> **Problem to solve**: When you reproduce the data, keep every word exactly as it stands and leave the pictures out.

=== Begin Enclosure ===

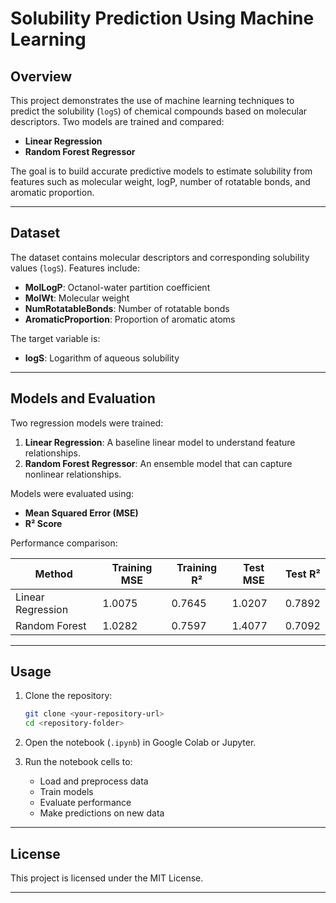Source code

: # Solubility Prediction Using Machine Learning

## Overview

This project demonstrates the use of machine learning techniques to predict the solubility (`logS`) of chemical compounds based on molecular descriptors. Two models are trained and compared:

* **Linear Regression**
* **Random Forest Regressor**

The goal is to build accurate predictive models to estimate solubility from features such as molecular weight, logP, number of rotatable bonds, and aromatic proportion.

---

## Dataset

The dataset contains molecular descriptors and corresponding solubility values (`logS`). Features include:

* **MolLogP**: Octanol-water partition coefficient
* **MolWt**: Molecular weight
* **NumRotatableBonds**: Number of rotatable bonds
* **AromaticProportion**: Proportion of aromatic atoms

The target variable is:

* **logS**: Logarithm of aqueous solubility

---

## Models and Evaluation

Two regression models were trained:

1. **Linear Regression**: A baseline linear model to understand feature relationships.
2. **Random Forest Regressor**: An ensemble model that can capture nonlinear relationships.

Models were evaluated using:

* **Mean Squared Error (MSE)**
* **R² Score**

Performance comparison:

| Method            | Training MSE | Training R² | Test MSE | Test R² |
| ----------------- | ------------ | ----------- | -------- | ------- |
| Linear Regression | 1.0075       | 0.7645      | 1.0207   | 0.7892  |
| Random Forest     | 1.0282       | 0.7597      | 1.4077   | 0.7092  |

---

## Usage

1. Clone the repository:

   ```bash
   git clone <your-repository-url>
   cd <repository-folder>
   ```

2. Open the notebook (`.ipynb`) in Google Colab or Jupyter.

3. Run the notebook cells to:

   * Load and preprocess data
   * Train models
   * Evaluate performance
   * Make predictions on new data

---

## License

This project is licensed under the MIT License.

---


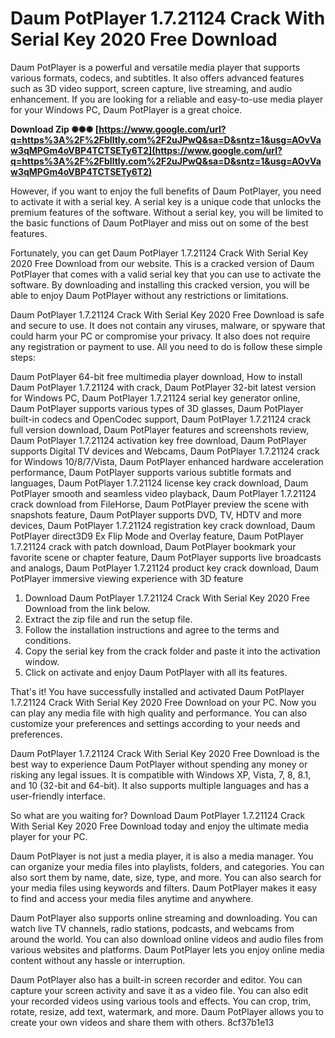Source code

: 
 
# Daum PotPlayer 1.7.21124 Crack With Serial Key 2020 Free Download
 
Daum PotPlayer is a powerful and versatile media player that supports various formats, codecs, and subtitles. It also offers advanced features such as 3D video support, screen capture, live streaming, and audio enhancement. If you are looking for a reliable and easy-to-use media player for your Windows PC, Daum PotPlayer is a great choice.
 
**Download Zip ✺✺✺ [https://www.google.com/url?q=https%3A%2F%2Fblltly.com%2F2uJPwQ&sa=D&sntz=1&usg=AOvVaw3qMPGm4oVBP4TCTSETy6T2](https://www.google.com/url?q=https%3A%2F%2Fblltly.com%2F2uJPwQ&sa=D&sntz=1&usg=AOvVaw3qMPGm4oVBP4TCTSETy6T2)**


 
However, if you want to enjoy the full benefits of Daum PotPlayer, you need to activate it with a serial key. A serial key is a unique code that unlocks the premium features of the software. Without a serial key, you will be limited to the basic functions of Daum PotPlayer and miss out on some of the best features.
 
Fortunately, you can get Daum PotPlayer 1.7.21124 Crack With Serial Key 2020 Free Download from our website. This is a cracked version of Daum PotPlayer that comes with a valid serial key that you can use to activate the software. By downloading and installing this cracked version, you will be able to enjoy Daum PotPlayer without any restrictions or limitations.
 
Daum PotPlayer 1.7.21124 Crack With Serial Key 2020 Free Download is safe and secure to use. It does not contain any viruses, malware, or spyware that could harm your PC or compromise your privacy. It also does not require any registration or payment to use. All you need to do is follow these simple steps:
 
Daum PotPlayer 64-bit free multimedia player download,  How to install Daum PotPlayer 1.7.21124 with crack,  Daum PotPlayer 32-bit latest version for Windows PC,  Daum PotPlayer 1.7.21124 serial key generator online,  Daum PotPlayer supports various types of 3D glasses,  Daum PotPlayer built-in codecs and OpenCodec support,  Daum PotPlayer 1.7.21124 crack full version download,  Daum PotPlayer features and screenshots review,  Daum PotPlayer 1.7.21124 activation key free download,  Daum PotPlayer supports Digital TV devices and Webcams,  Daum PotPlayer 1.7.21124 crack for Windows 10/8/7/Vista,  Daum PotPlayer enhanced hardware acceleration performance,  Daum PotPlayer supports various subtitle formats and languages,  Daum PotPlayer 1.7.21124 license key crack download,  Daum PotPlayer smooth and seamless video playback,  Daum PotPlayer 1.7.21124 crack download from FileHorse,  Daum PotPlayer preview the scene with snapshots feature,  Daum PotPlayer supports DVD, TV, HDTV and more devices,  Daum PotPlayer 1.7.21124 registration key crack download,  Daum PotPlayer direct3D9 Ex Flip Mode and Overlay feature,  Daum PotPlayer 1.7.21124 crack with patch download,  Daum PotPlayer bookmark your favorite scene or chapter feature,  Daum PotPlayer supports live broadcasts and analogs,  Daum PotPlayer 1.7.21124 product key crack download,  Daum PotPlayer immersive viewing experience with 3D feature
 
1. Download Daum PotPlayer 1.7.21124 Crack With Serial Key 2020 Free Download from the link below.
2. Extract the zip file and run the setup file.
3. Follow the installation instructions and agree to the terms and conditions.
4. Copy the serial key from the crack folder and paste it into the activation window.
5. Click on activate and enjoy Daum PotPlayer with all its features.

That's it! You have successfully installed and activated Daum PotPlayer 1.7.21124 Crack With Serial Key 2020 Free Download on your PC. Now you can play any media file with high quality and performance. You can also customize your preferences and settings according to your needs and preferences.
 
Daum PotPlayer 1.7.21124 Crack With Serial Key 2020 Free Download is the best way to experience Daum PotPlayer without spending any money or risking any legal issues. It is compatible with Windows XP, Vista, 7, 8, 8.1, and 10 (32-bit and 64-bit). It also supports multiple languages and has a user-friendly interface.
 
So what are you waiting for? Download Daum PotPlayer 1.7.21124 Crack With Serial Key 2020 Free Download today and enjoy the ultimate media player for your PC.
  
Daum PotPlayer is not just a media player, it is also a media manager. You can organize your media files into playlists, folders, and categories. You can also sort them by name, date, size, type, and more. You can also search for your media files using keywords and filters. Daum PotPlayer makes it easy to find and access your media files anytime and anywhere.
 
Daum PotPlayer also supports online streaming and downloading. You can watch live TV channels, radio stations, podcasts, and webcams from around the world. You can also download online videos and audio files from various websites and platforms. Daum PotPlayer lets you enjoy online media content without any hassle or interruption.
 
Daum PotPlayer also has a built-in screen recorder and editor. You can capture your screen activity and save it as a video file. You can also edit your recorded videos using various tools and effects. You can crop, trim, rotate, resize, add text, watermark, and more. Daum PotPlayer allows you to create your own videos and share them with others.
 8cf37b1e13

=== End Enclosure ===

> **Reply to the exercise**:
Source code

: # Solubility Prediction Using Machine Learning

## Overview

This project demonstrates the use of machine learning techniques to predict the solubility (`logS`) of chemical compounds based on molecular descriptors. Two models are trained and compared:

* **Linear Regression**
* **Random Forest Regressor**

The goal is to build accurate predictive models to estimate solubility from features such as molecular weight, logP, number of rotatable bonds, and aromatic proportion.

---

## Dataset

The dataset contains molecular descriptors and corresponding solubility values (`logS`). Features include:

* **MolLogP**: Octanol-water partition coefficient
* **MolWt**: Molecular weight
* **NumRotatableBonds**: Number of rotatable bonds
* **AromaticProportion**: Proportion of aromatic atoms

The target variable is:

* **logS**: Logarithm of aqueous solubility

---

## Models and Evaluation

Two regression models were trained:

1. **Linear Regression**: A baseline linear model to understand feature relationships.
2. **Random Forest Regressor**: An ensemble model that can capture nonlinear relationships.

Models were evaluated using:

* **Mean Squared Error (MSE)**
* **R² Score**

Performance comparison:

| Method            | Training MSE | Training R² | Test MSE | Test R² |
| ----------------- | ------------ | ----------- | -------- | ------- |
| Linear Regression | 1.0075       | 0.7645      | 1.0207   | 0.7892  |
| Random Forest     | 1.0282       | 0.7597      | 1.4077   | 0.7092  |

---

## Usage

1. Clone the repository:

   ```bash
   git clone <your-repository-url>
   cd <repository-folder>
   ```

2. Open the notebook (`.ipynb`) in Google Colab or Jupyter.

3. Run the notebook cells to:

   * Load and preprocess data
   * Train models
   * Evaluate performance
   * Make predictions on new data

---

## License

This project is licensed under the MIT License.

---


Source code

: 
 
# Daum PotPlayer 1.7.21124 Crack With Serial Key 2020 Free Download
 
Daum PotPlayer is a powerful and versatile media player that supports various formats, codecs, and subtitles. It also offers advanced features such as 3D video support, screen capture, live streaming, and audio enhancement. If you are looking for a reliable and easy-to-use media player for your Windows PC, Daum PotPlayer is a great choice.
 
**Download Zip ✺✺✺ [https://www.google.com/url?q=https%3A%2F%2Fblltly.com%2F2uJPwQ&sa=D&sntz=1&usg=AOvVaw3qMPGm4oVBP4TCTSETy6T2](https://www.google.com/url?q=https%3A%2F%2Fblltly.com%2F2uJPwQ&sa=D&sntz=1&usg=AOvVaw3qMPGm4oVBP4TCTSETy6T2)**


 
However, if you want to enjoy the full benefits of Daum PotPlayer, you need to activate it with a serial key. A serial key is a unique code that unlocks the premium features of the software. Without a serial key, you will be limited to the basic functions of Daum PotPlayer and miss out on some of the best features.
 
Fortunately, you can get Daum PotPlayer 1.7.21124 Crack With Serial Key 2020 Free Download from our website. This is a cracked version of Daum PotPlayer that comes with a valid serial key that you can use to activate the software. By downloading and installing this cracked version, you will be able to enjoy Daum PotPlayer without any restrictions or limitations.
 
Daum PotPlayer 1.7.21124 Crack With Serial Key 2020 Free Download is safe and secure to use. It does not contain any viruses, malware, or spyware that could harm your PC or compromise your privacy. It also does not require any registration or payment to use. All you need to do is follow these simple steps:
 
Daum PotPlayer 64-bit free multimedia player download,  How to install Daum PotPlayer 1.7.21124 with crack,  Daum PotPlayer 32-bit latest version for Windows PC,  Daum PotPlayer 1.7.21124 serial key generator online,  Daum PotPlayer supports various types of 3D glasses,  Daum PotPlayer built-in codecs and OpenCodec support,  Daum PotPlayer 1.7.21124 crack full version download,  Daum PotPlayer features and screenshots review,  Daum PotPlayer 1.7.21124 activation key free download,  Daum PotPlayer supports Digital TV devices and Webcams,  Daum PotPlayer 1.7.21124 crack for Windows 10/8/7/Vista,  Daum PotPlayer enhanced hardware acceleration performance,  Daum PotPlayer supports various subtitle formats and languages,  Daum PotPlayer 1.7.21124 license key crack download,  Daum PotPlayer smooth and seamless video playback,  Daum PotPlayer 1.7.21124 crack download from FileHorse,  Daum PotPlayer preview the scene with snapshots feature,  Daum PotPlayer supports DVD, TV, HDTV and more devices,  Daum PotPlayer 1.7.21124 registration key crack download,  Daum PotPlayer direct3D9 Ex Flip Mode and Overlay feature,  Daum PotPlayer 1.7.21124 crack with patch download,  Daum PotPlayer bookmark your favorite scene or chapter feature,  Daum PotPlayer supports live broadcasts and analogs,  Daum PotPlayer 1.7.21124 product key crack download,  Daum PotPlayer immersive viewing experience with 3D feature
 
1. Download Daum PotPlayer 1.7.21124 Crack With Serial Key 2020 Free Download from the link below.
2. Extract the zip file and run the setup file.
3. Follow the installation instructions and agree to the terms and conditions.
4. Copy the serial key from the crack folder and paste it into the activation window.
5. Click on activate and enjoy Daum PotPlayer with all its features.

That's it! You have successfully installed and activated Daum PotPlayer 1.7.21124 Crack With Serial Key 2020 Free Download on your PC. Now you can play any media file with high quality and performance. You can also customize your preferences and settings according to your needs and preferences.
 
Daum PotPlayer 1.7.21124 Crack With Serial Key 2020 Free Download is the best way to experience Daum PotPlayer without spending any money or risking any legal issues. It is compatible with Windows XP, Vista, 7, 8, 8.1, and 10 (32-bit and 64-bit). It also supports multiple languages and has a user-friendly interface.
 
So what are you waiting for? Download Daum PotPlayer 1.7.21124 Crack With Serial Key 2020 Free Download today and enjoy the ultimate media player for your PC.
  
Daum PotPlayer is not just a media player, it is also a media manager. You can organize your media files into playlists, folders, and categories. You can also sort them by name, date, size, type, and more. You can also search for your media files using keywords and filters. Daum PotPlayer makes it easy to find and access your media files anytime and anywhere.
 
Daum PotPlayer also supports online streaming and downloading. You can watch live TV channels, radio stations, podcasts, and webcams from around the world. You can also download online videos and audio files from various websites and platforms. Daum PotPlayer lets you enjoy online media content without any hassle or interruption.
 
Daum PotPlayer also has a built-in screen recorder and editor. You can capture your screen activity and save it as a video file. You can also edit your recorded videos using various tools and effects. You can crop, trim, rotate, resize, add text, watermark, and more. Daum PotPlayer allows you to create your own videos and share them with others.
 8cf37b1e13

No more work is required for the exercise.